What to produce: Extract the text of every item below verbatim, leaving out the pictures.

Input:
##############################

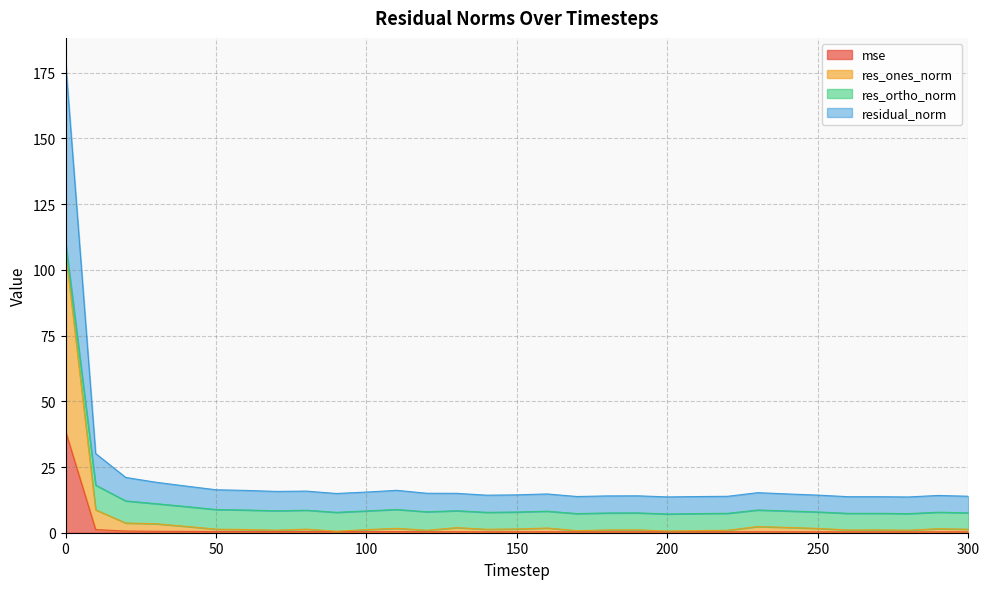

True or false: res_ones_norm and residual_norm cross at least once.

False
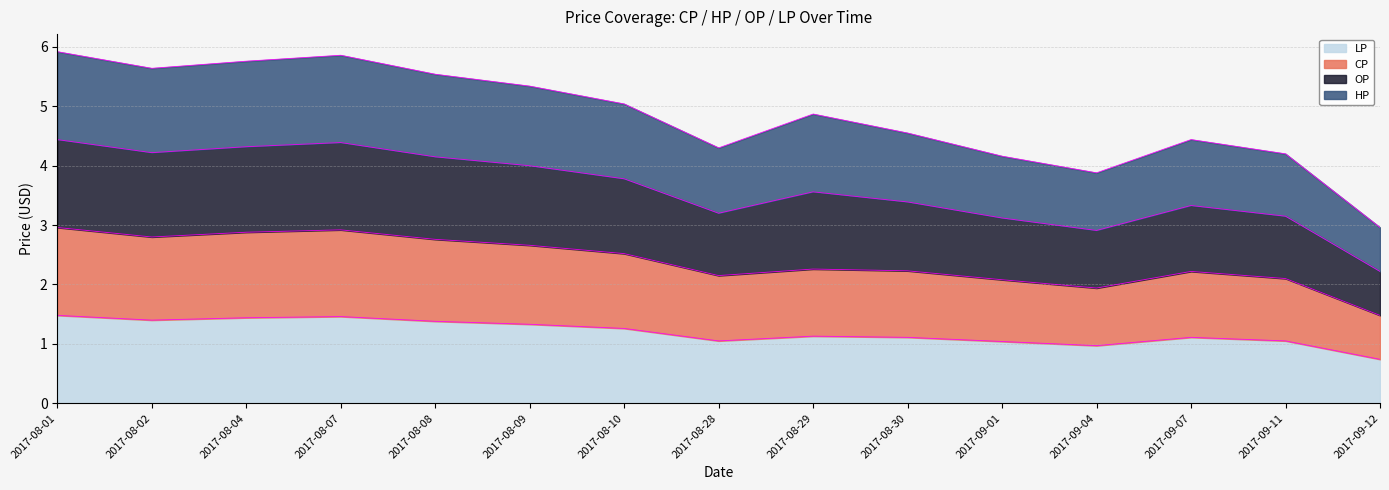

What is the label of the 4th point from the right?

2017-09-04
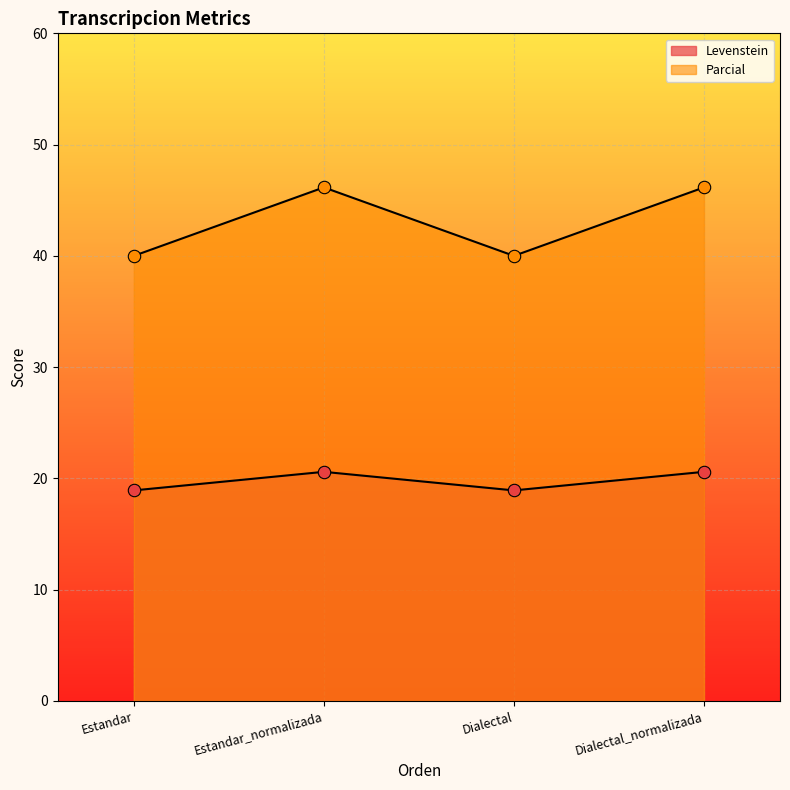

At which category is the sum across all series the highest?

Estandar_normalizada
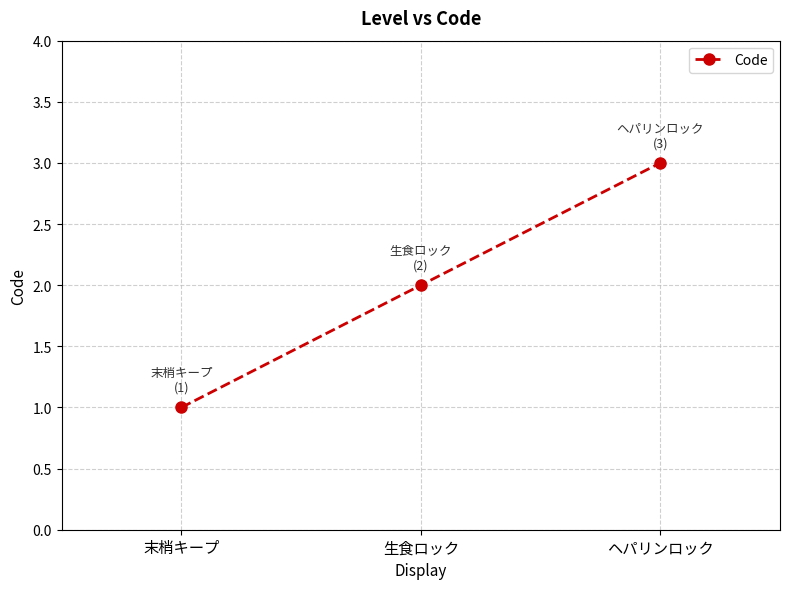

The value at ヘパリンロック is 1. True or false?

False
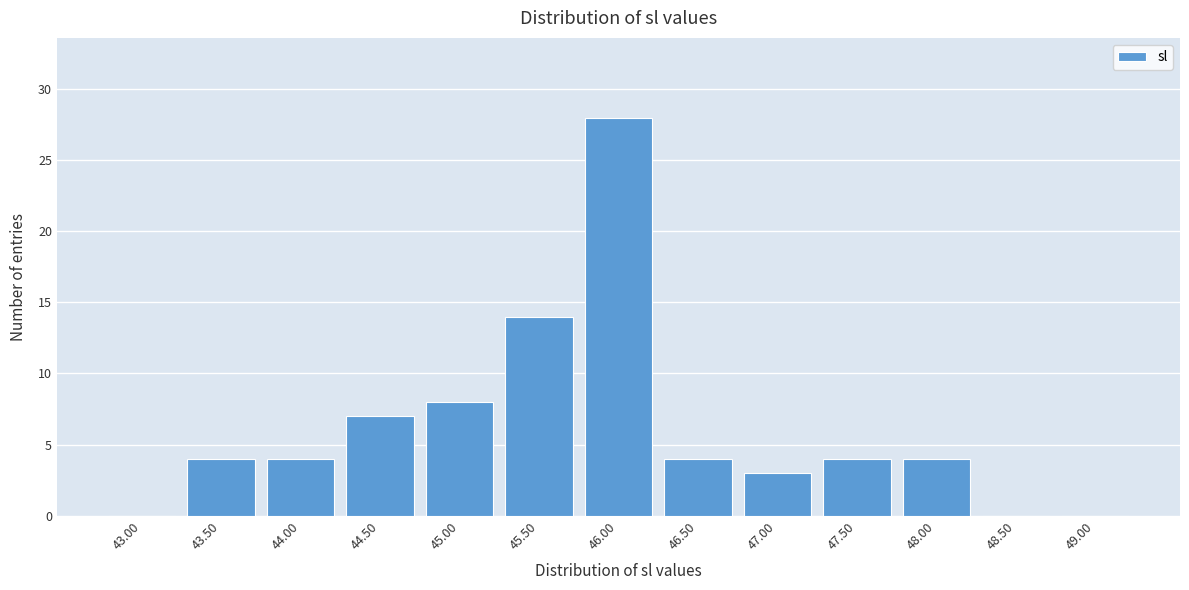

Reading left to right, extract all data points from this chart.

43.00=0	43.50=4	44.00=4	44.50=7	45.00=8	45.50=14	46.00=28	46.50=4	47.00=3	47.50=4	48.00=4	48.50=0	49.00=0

##############################

Output for this task:
True or false: res_ones_norm and residual_norm cross at least once.

False

What is the label of the 4th point from the right?

2017-09-04

At which category is the sum across all series the highest?

Estandar_normalizada

The value at ヘパリンロック is 1. True or false?

False

Reading left to right, extract all data points from this chart.

43.00=0	43.50=4	44.00=4	44.50=7	45.00=8	45.50=14	46.00=28	46.50=4	47.00=3	47.50=4	48.00=4	48.50=0	49.00=0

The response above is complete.